In the last issue, I argued that the Mongols did not invade Russia. It is normally the case that “Mongol” and “Tartar” are used simultaneously. If the Mongols and Tartars were not from Mongolia, then who were they?
In 1817 Christian Kruse published his Atlas of European history. There, or the first time, the term “Mongol-Tartar” was used to describe the empire that descended on Russia in the high middle ages. PN Naumov brought it into Russian textbooks starting only in 1823. Prior to this, it was unknown as an ethnic label. There is no mention of the “Mongols” or “Tartars” in the Old Russian chronicles. The closest is the term “Mogul,” meaning “great” or “powerful” related to the Greek “megalo.”
Nikolai Levashov (2004) argues in his “Glossing Over the History of Russia” that the old pagan names Tarkh and Tara, brother and sister, was the origin of the term “Tartar” and that it was used to describe Russians. Tara was the keeper of the Russian land and Tarkh, her brother, the guardian of Wisdom. Combining these brought something like Tartary, and this is what Russia was called. Russia was often called “Grand Tartary” in western maps during the early Enlightenment.
In China, in the Party Museum in Peking, there hangs a portrait of a young Genghis estimated to be from the 14th century. He is depicted as Caucasian or certainly not Asian:
These are three pictures from Marco Polo’s travelogue, called The Travels of Marco Polo. The first, the wedding of Genghis, then his death, and a third, that of Kublai, Genghis’ grandson, presenting a gift to Marco Polo. Polo was emphatic that the Mongol leader was of European descent. These images are unmistakable:
The famous Persian scholar and lexicographer, Rashid al-Din (d. 1318) in his “Collection of Histories” says Genghis is from the Bordjigin tribe, meaning “blue eyed.” Polo’s pictures show this to be true, but so does modern science. Moscow was called Muscovite Tartary, and the southern parts of the empire the list of countries mentioned in the Encyclopedia article above. “Tartary” used Vedic symbols such as the swastika. argues that the “Tartars” could be any Russian, but most likely refer to southerners. The picture used as the “feature image” of this site is a portrait of Tamerlane, a later Mongol leader. He is clearly not Asian.
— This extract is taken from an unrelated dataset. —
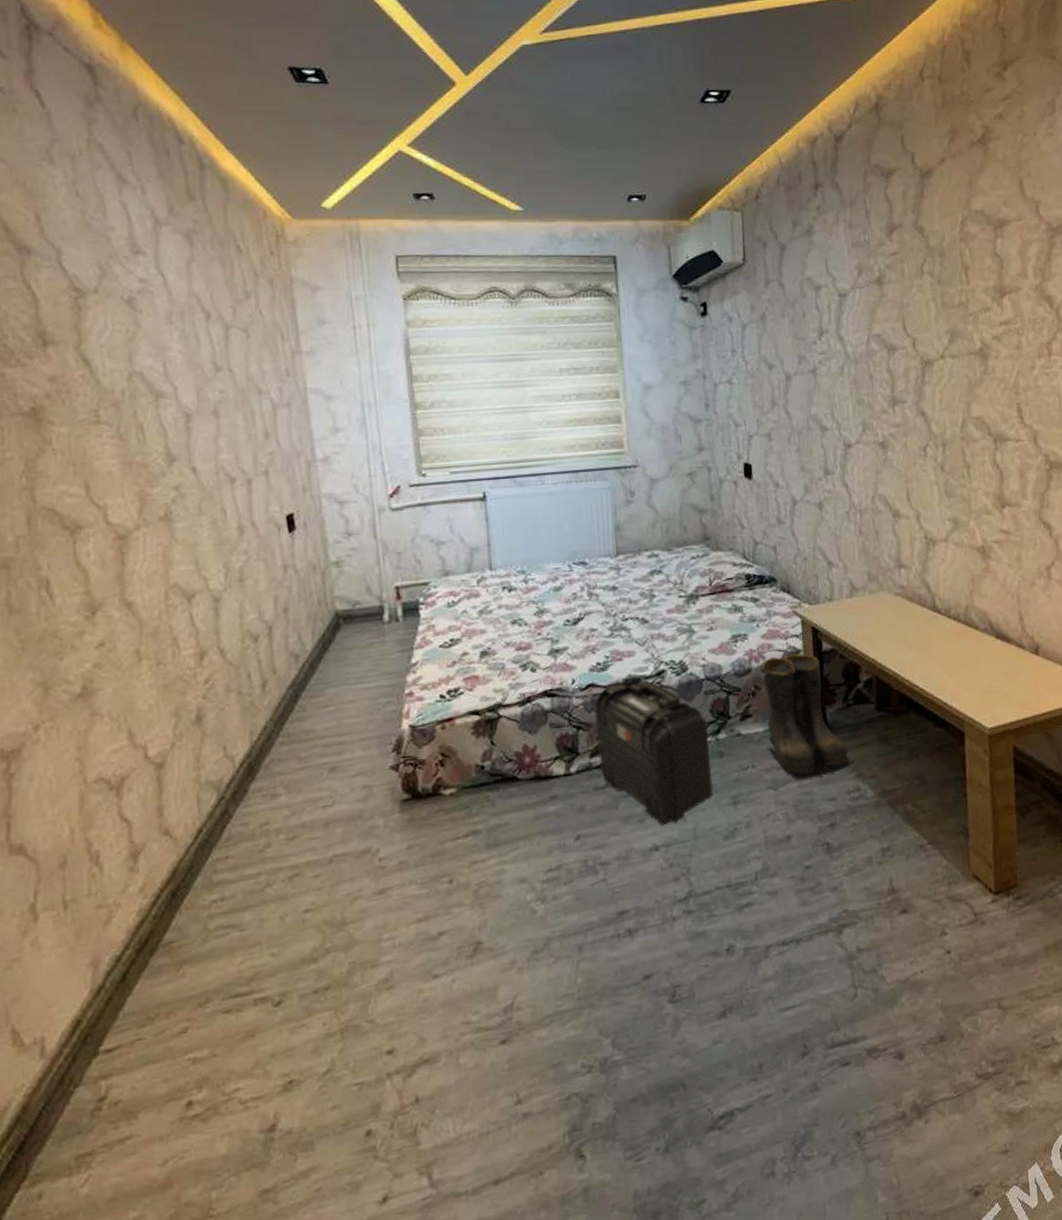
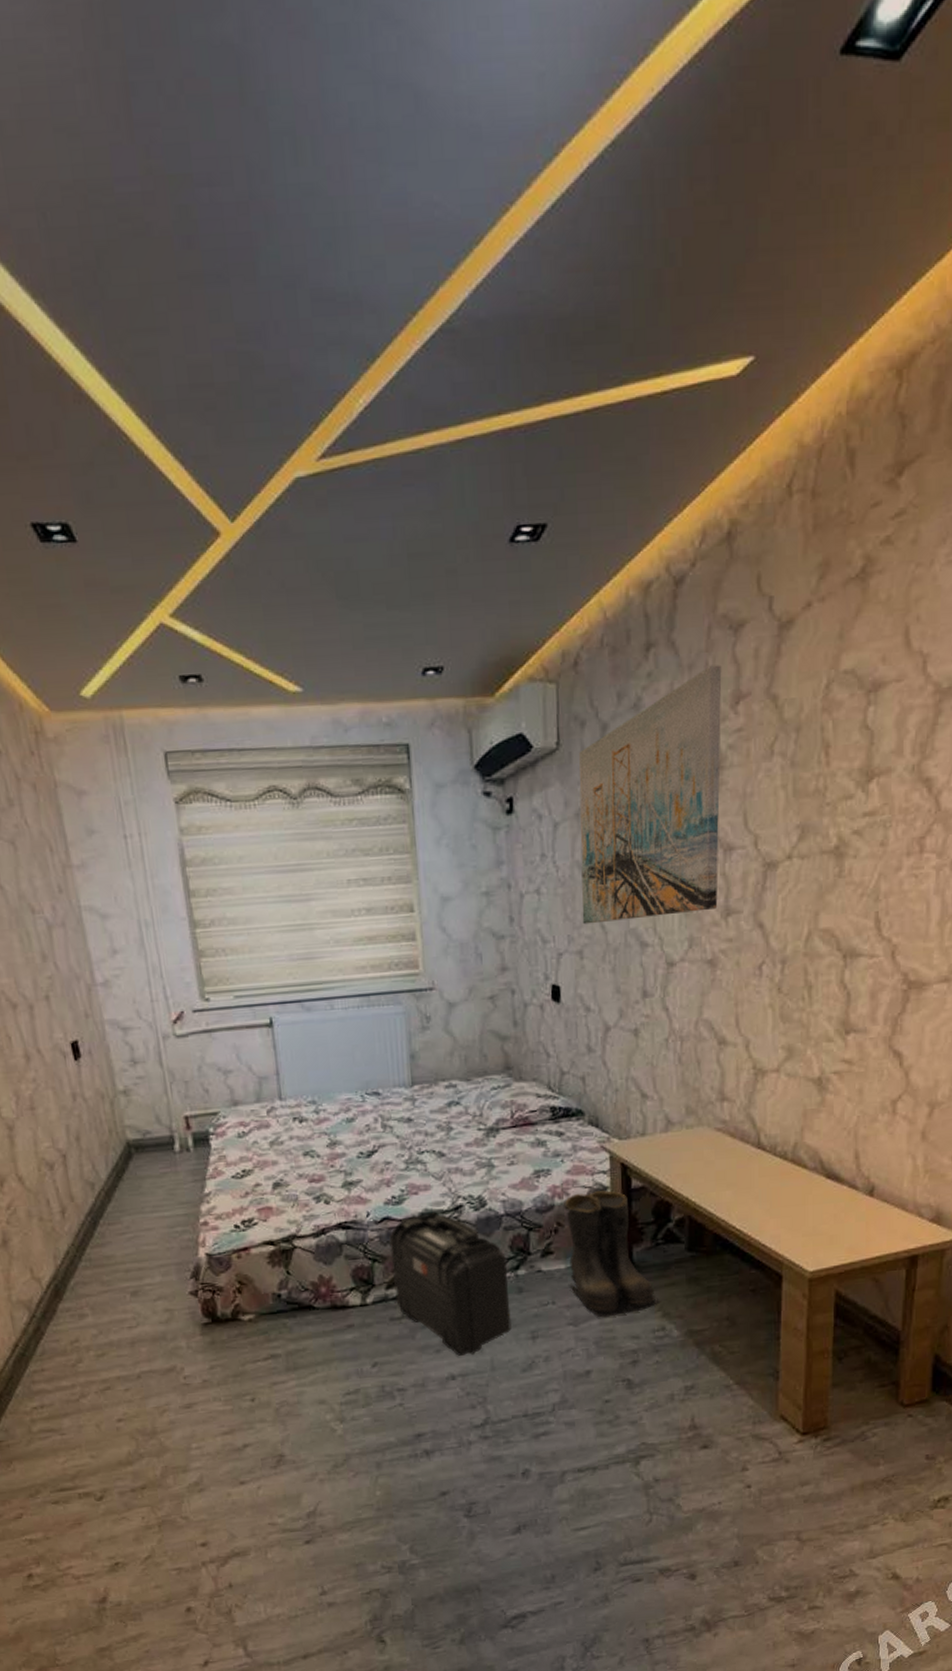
wall art: none [762,202,885,411] -> present [579,665,722,925]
The American Journal of Human Genetics stated the following:
The extensive analysis of the Russian pool of paternal lineages presented here establishes the following general features: (1) insignificance of the oriental gene flow, highlighted by the lack of typical East and Central Asian haplogroups; (2) well-pronounced north-to-south gradients of specific haplogroups within historical Russian area; (3) split of its overall diversity into the northern and central-southern populations; (4) close proximity of the northern populations to the northeastern and eastern non-Slavic populations, suggesting extensive assimilation or even direct language change; (5) lower Y chromosomal variation all over the central-southern historic Russia versus high variation among northern Russians; (6) close proximity, reaching virtual overlap in a MDS plot, in the Y chromosomal variation between central-southern Russians with Ukrainians, Belorussians, and Poles; and (7) this significant intraethnic differentiation of North Russian populations is the only found exception to the rule; in the wider European context, the interethnic (mainly linguistic) differences strongly predominate (The American Journal of Human Genetics 82, 236–250, January 2008, page 246).
This lack of an oriental component suggests that writers like Lev Gumilev are correct: Most of Genghis’ army was Slavic. Also, that Crimean Tartars are similar to other Russians, themselves unified over Ukraine and Belarus. Only the northern peoples, close to Finland and Perm, are slightly distinct. There is almost no Asian genes among Russians.
The northern distinction is significant, since these are the Russians prominent in the Romanov empire. The southern, “Tartar” regions were also Slavs, but with some moderate distinction in genetic structure. The “Mongol invasion” was the victory of the south against the north. The 1771 Encyclopedia Britannica says:
Tartary, a huge country in northern Asia, bordering Siberia in the north and west is called the Great Tartary. Those Tartars living south of Muscovy and Siberia called Astrakhan, Cherkasy and Dagestani; those living in the north-west of the Caspian Sea, are called Kalmyk Tartars and occupying the territory between Siberia and the Caspian Sea; Uzbek and Tartar Mongols, who inhabited the north of Persia and India, and, finally, Tibetan, living in the north-west of China (page 881).
This is the identity of the southern “Tartars.” The Khans were from this region and were not Asian. This explains the cooperation between Moscow and the Horde even to the point of blood. They were generally pagan but tolerant overall for the sake of peace. They were soon converted to Islam and the Crimean Tartars, fiercely loyal to Moscow, are their descendants. It has even been theorized that the 18th century rebellion of Emilian Pugachev was a rising of the southern forces against the northern “Romanov” empire.